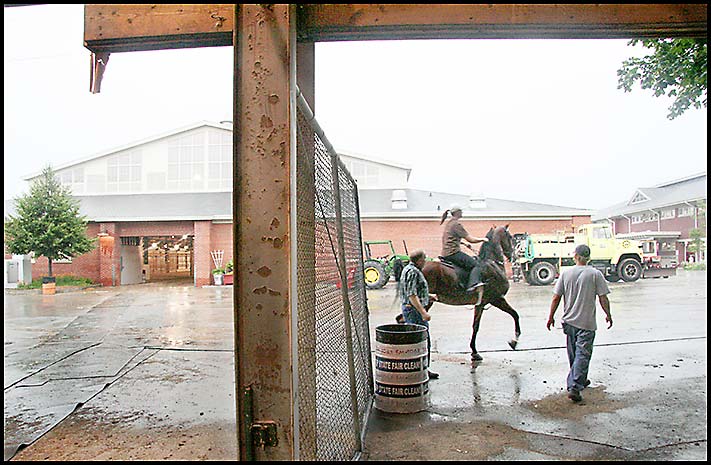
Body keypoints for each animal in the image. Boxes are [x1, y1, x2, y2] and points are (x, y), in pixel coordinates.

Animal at [420, 223, 520, 360]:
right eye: (510, 237)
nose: (513, 257)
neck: (492, 264)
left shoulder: (482, 303)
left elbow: (476, 326)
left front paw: (474, 351)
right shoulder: (496, 299)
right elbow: (514, 314)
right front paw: (514, 342)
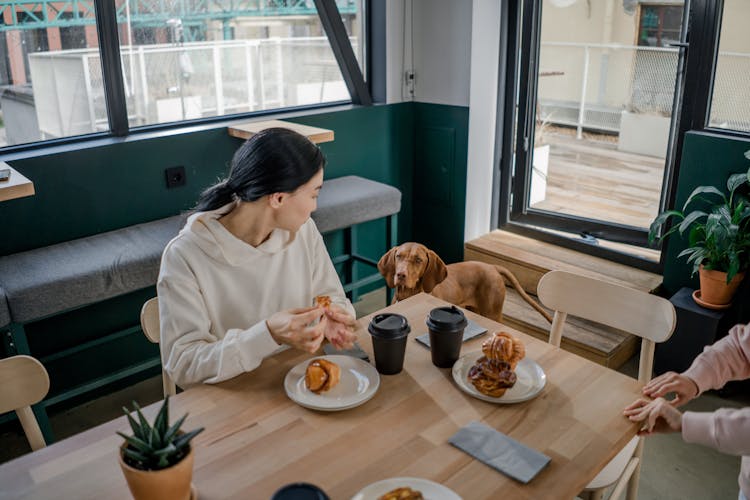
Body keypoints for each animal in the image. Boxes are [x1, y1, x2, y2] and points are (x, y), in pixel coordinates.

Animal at [378, 242, 556, 324]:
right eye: (398, 256)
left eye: (418, 260)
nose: (400, 275)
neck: (409, 294)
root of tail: (492, 266)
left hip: (492, 314)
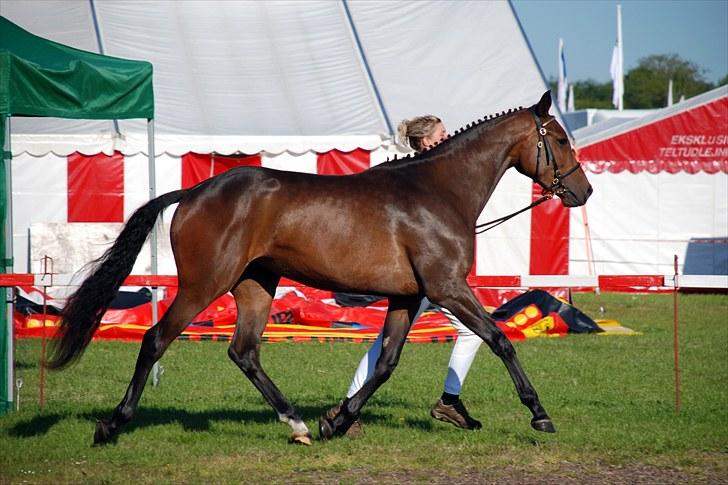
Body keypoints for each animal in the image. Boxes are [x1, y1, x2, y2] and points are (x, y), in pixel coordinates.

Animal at [45, 89, 592, 444]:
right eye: (561, 139)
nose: (583, 191)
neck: (436, 191)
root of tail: (195, 190)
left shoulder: (408, 297)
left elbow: (386, 363)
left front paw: (338, 420)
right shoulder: (447, 289)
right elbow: (500, 339)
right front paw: (539, 414)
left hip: (256, 286)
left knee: (244, 352)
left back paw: (299, 424)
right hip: (204, 285)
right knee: (156, 339)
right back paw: (112, 424)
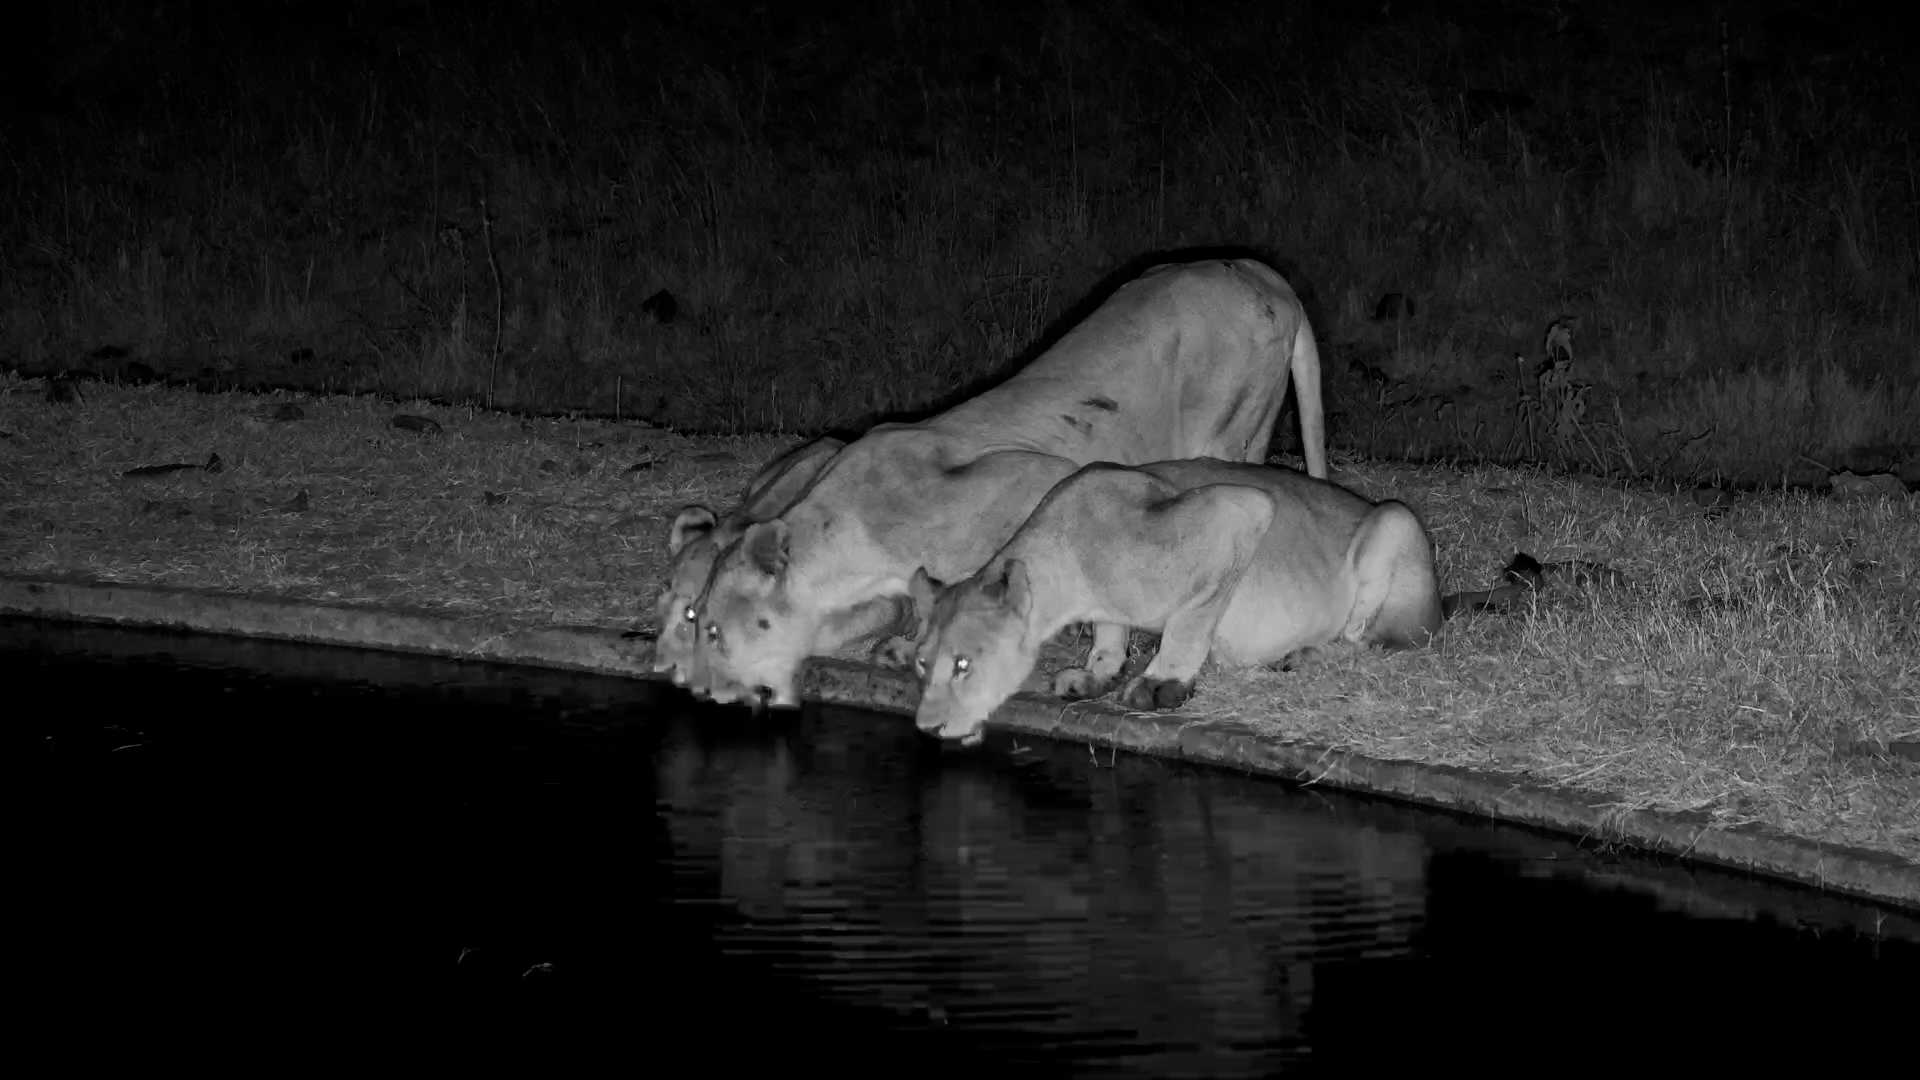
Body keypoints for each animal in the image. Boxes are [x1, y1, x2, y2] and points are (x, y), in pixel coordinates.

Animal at [909, 458, 1443, 745]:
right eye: (921, 663)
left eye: (963, 664)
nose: (927, 727)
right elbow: (1109, 632)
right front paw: (1098, 673)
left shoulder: (1238, 511)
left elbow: (1190, 623)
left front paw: (1161, 682)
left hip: (1393, 522)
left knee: (1368, 642)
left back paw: (1307, 654)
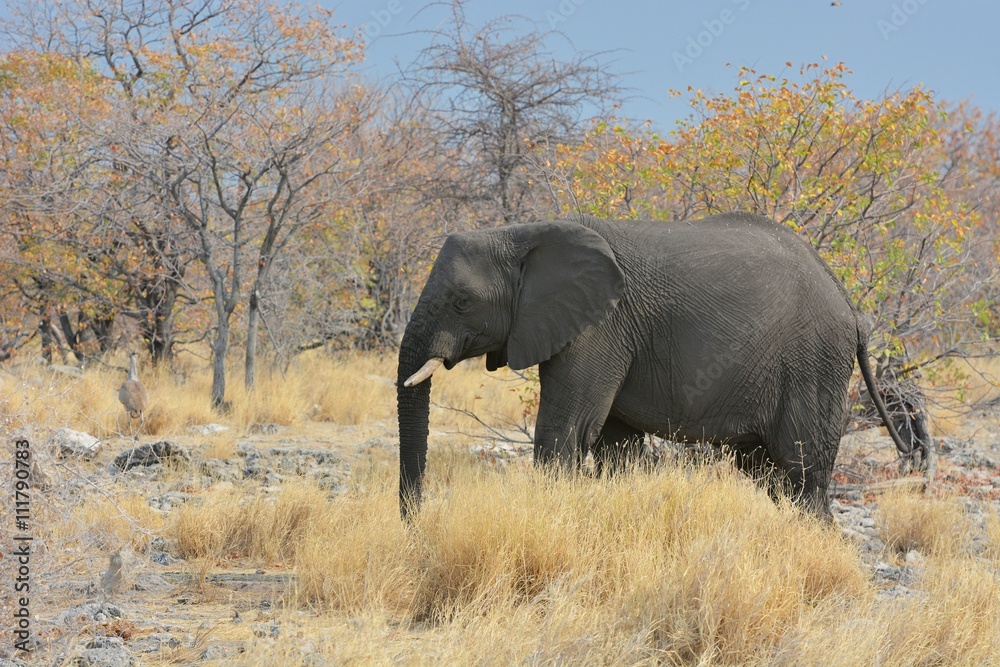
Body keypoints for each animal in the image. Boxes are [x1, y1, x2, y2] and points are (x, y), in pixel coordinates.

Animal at [396, 212, 926, 519]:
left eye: (462, 302)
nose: (416, 522)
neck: (522, 233)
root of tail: (849, 304)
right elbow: (615, 445)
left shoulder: (599, 327)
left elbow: (567, 430)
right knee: (767, 471)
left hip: (813, 362)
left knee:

* * * * * * * * *

§ **Try it**: Retype the listing exactly. Skip every picture.

§ **Exercise solution**:
Body keypoints for each animal in the image. Boxes are [x1, y1, x2, y2] and points are (x, y), in pixel coordinates.

Animal at [420, 223, 520, 360]:
right eye: (510, 237)
nose: (513, 257)
neck: (492, 264)
left shoulder: (482, 303)
left elbow: (476, 326)
left front paw: (474, 351)
right shoulder: (496, 299)
right elbow: (514, 314)
right front paw: (514, 342)
Body keypoints for each animal in the image. Boxes are [x1, y1, x2, y2] and points are (x, y), in pixel coordinates.

Animal at [378, 242, 556, 324]:
right eye: (398, 256)
left eye: (418, 260)
nose: (400, 275)
neck: (409, 294)
root of tail: (492, 266)
left hip: (492, 314)
Body keypoints for each animal in the image. Boxes are [x1, y1, x2, y2] and points are (x, y), in pixel coordinates.

Animal at [45, 89, 592, 444]:
right eye: (561, 139)
nose: (583, 191)
neck: (436, 191)
root of tail: (195, 190)
left shoulder: (408, 297)
left elbow: (386, 363)
left front paw: (338, 420)
right shoulder: (447, 289)
right elbow: (500, 339)
right front paw: (539, 414)
left hip: (256, 286)
left knee: (244, 352)
left back paw: (299, 424)
right hip: (204, 285)
right knee: (156, 339)
right back paw: (112, 424)
Body keypoints for each animal in the image. Boxes are [x1, y1, x2, y2] and points are (x, y), in pixel coordinates.

Animal at [909, 458, 1443, 745]:
right eye: (921, 663)
left eye: (963, 664)
nose: (927, 727)
right elbow: (1109, 632)
right front paw: (1098, 673)
left shoulder: (1238, 511)
left elbow: (1190, 623)
left front paw: (1161, 682)
left hip: (1393, 522)
left knee: (1368, 642)
left back paw: (1307, 654)
Body keypoints for each animal in the image. Boxes are [x1, y1, x2, y2] and points are (x, y), in pixel coordinates.

Animal at [396, 212, 926, 519]:
left eye: (462, 302)
nose: (416, 522)
neck: (522, 233)
root of tail: (849, 304)
right elbow: (615, 445)
left shoulder: (599, 327)
left elbow: (567, 430)
right knee: (767, 471)
left hip: (813, 362)
left knee:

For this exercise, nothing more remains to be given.